Golpys has worked as a university lecturer for eight years, focusing on web design and development alongside running successful web design studio, MadeByShape.

He says he found that for graphic design students choosing between disciplines such as illustration, photography, web design or motion, only around 50 per cent of students choose web and of this small number very few are female.

“Do we need to look at why enough female students aren’t picking web as an option?,” he says.

“If so, does work need to be done to reinforce how big the industry is (and is likely to grow), how many opportunities there are for jobs, or how eye catching the pay salaries and company benefits are?

“The number of females choosing Graphic Design and similar courses is high, so what is the reason for them not to choosing web, with digital now emerging as a bigger industry than print design?

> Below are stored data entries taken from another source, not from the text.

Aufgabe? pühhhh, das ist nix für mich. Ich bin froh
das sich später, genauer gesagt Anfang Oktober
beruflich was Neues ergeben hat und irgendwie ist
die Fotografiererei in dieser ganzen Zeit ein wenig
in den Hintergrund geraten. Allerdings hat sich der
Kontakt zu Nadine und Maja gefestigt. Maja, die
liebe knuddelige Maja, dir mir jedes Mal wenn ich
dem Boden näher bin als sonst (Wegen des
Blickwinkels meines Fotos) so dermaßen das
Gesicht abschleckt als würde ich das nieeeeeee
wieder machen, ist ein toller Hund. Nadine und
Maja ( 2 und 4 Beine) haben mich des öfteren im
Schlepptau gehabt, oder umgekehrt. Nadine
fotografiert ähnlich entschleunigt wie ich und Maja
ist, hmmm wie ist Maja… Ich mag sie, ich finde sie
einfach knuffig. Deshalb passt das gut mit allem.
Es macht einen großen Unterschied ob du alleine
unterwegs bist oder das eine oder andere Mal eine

“Are they just not interested in coding all day every day? Would they rather be on the creative or client side of an agency? Or is it simply that a career in tech has not been previously mentioned to them and so it has never been considered?”

Women in Tech

Golpys adds that he has noticed movement in the area in the last couple of years with actions being taken to address the issues and figureheads in the sector engaging in activity to help make a change.

“At MadeByShape we have provided numerous opportunities to students and graduates, both male and female, to come and work with us on live briefs, with team members on hand to answer questions,” he says.

The company is also now working with local colleges to target a younger audience by offering work experience to those interested in the digital sector.

“During a three week placement, that individual will gain a great insight and have a good idea whether this is something that they enjoy; this is a valuable opinion to take away.”

He summarises: “We all know that there is a massive digital skills gap in this country; add to that the fact that women are hugely under-represented in the sector and you’re left with something of a problem.

“No matter who you are or where you work, the gender gap in tech already impacts you so what is important now are the steps we take to start closing this together.”